Desmond has a wide range of teaching and research experience at several different international institutions including the University of Cambridge (Visiting Fellow, Clare Hall and Visiting Scholar, Faculty of Music, Spring 2019), Harvard University (Visiting Assistant Professor, Spring 2018), McGill University (Banting Postdoctoral Fellow, 2014-2016), the University of Cologne (a postdoctoral researcher (2012-2013) on a DFG-funded project led by Prof. Dr. Frank Hentschel at the Institut für Musikwissenschaft), and University College Cork (Lecturer in Musicology, 2011-13). Her Ph.D. in musicology is from New York University (2009), and was supervised by Edward H. Roesner. At present, she’s chair of the American Musicological Society’s Board Committee on Technology (2019-2022), and sits on the Council of the American Musicological Society. Desmond also sits on the editorial boards of the Journal of Musicology and Plainsong and Medieval Music.

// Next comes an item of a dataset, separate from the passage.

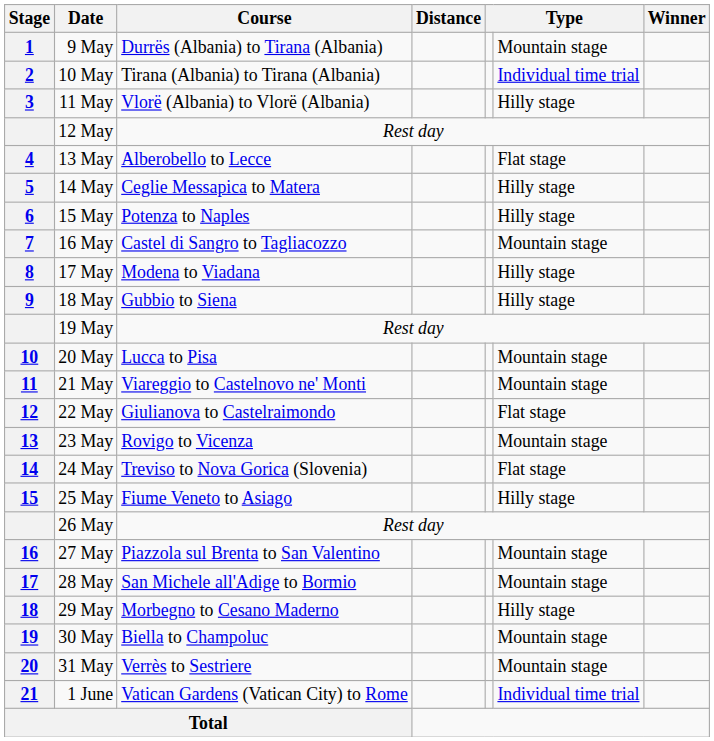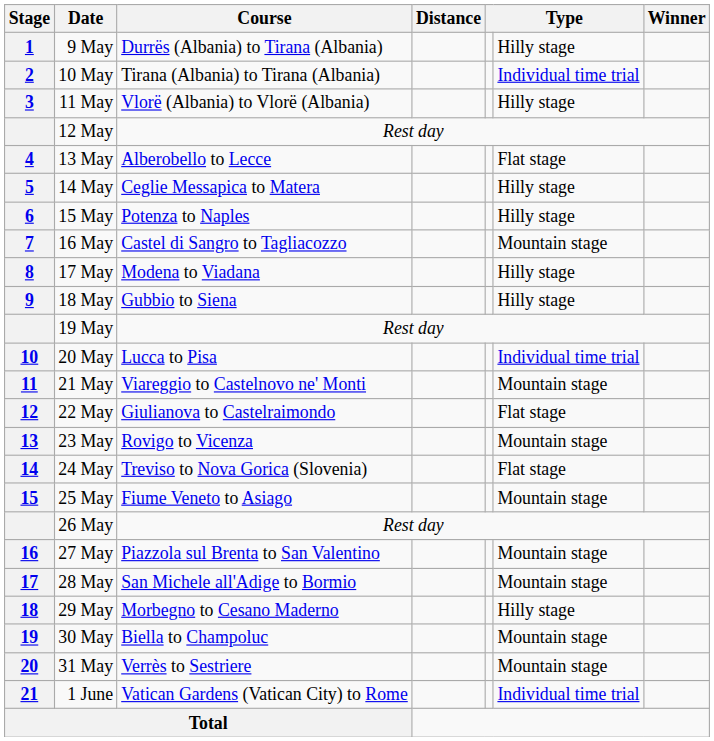9 May | column 6: Mountain stage -> Hilly stage
20 May | column 6: Mountain stage -> Individual time trial
25 May | column 6: Hilly stage -> Mountain stage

You can view my publications on my ORCID profile (https://orcid.org/0000-0002-6077-3182), or on my blog (https://www.arsmusicae.org/wordpress). 

Blog Posts


    Measuring Polyphony: An Online Music Editor for Late Medieval Polyphony

    Karen Desmond, Project Director


    The development of a prototype of an online music editor to help scholars and students analyze medieval music manuscripts. The project would also convene a workshop for medieval studies scholars, musicologists, and technical specialists to evaluate the prototype.

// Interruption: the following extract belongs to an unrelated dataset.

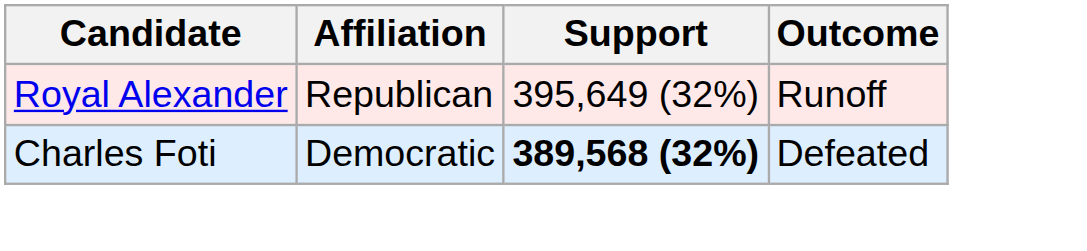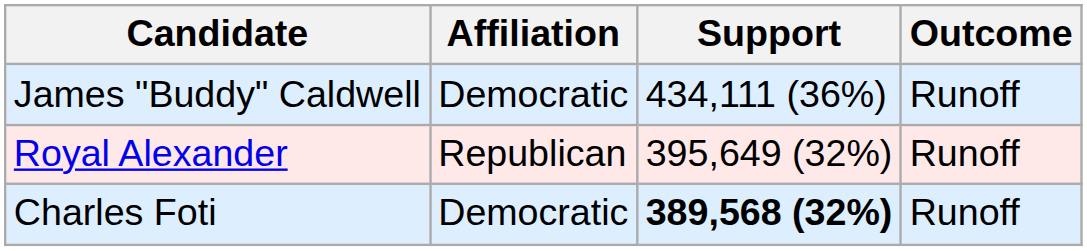+ row: James "Buddy" Caldwell | Democratic | 434,111 (36%) | Runoff
Charles Foti | Outcome: Defeated -> Runoff
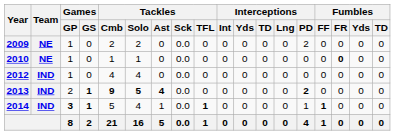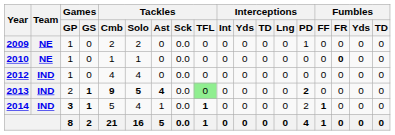2009 | Interceptions / PD: 2 -> 1
2013 | Tackles / TFL: no background -> lightgreen background
2014 | Interceptions / PD: 1 -> 2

    The development of an online music editor will allow a variety of modern readers (students and experts, musicologists, music theorists, those interested in the history of music notation, counterpoint, medieval palaeography and/or manuscript studies) to access and contribute transcriptions of music directly linked to digital images of the medieval manuscripts, and to learn about the original notation. A two-day workshop will bring together the leading experts in music encoding and medieval musicology to evaluate the prototype editor and to devise plans for its further development and rollout. This tool will offer new possibilities for the analysis and interpretation of late medieval music. In a broader humanities context, the project investigates how modeling the meanings of notational signs can lead to new understandings of the interaction between the sign and the signified, and of the relationship between notational style and changes in musical style across time and place.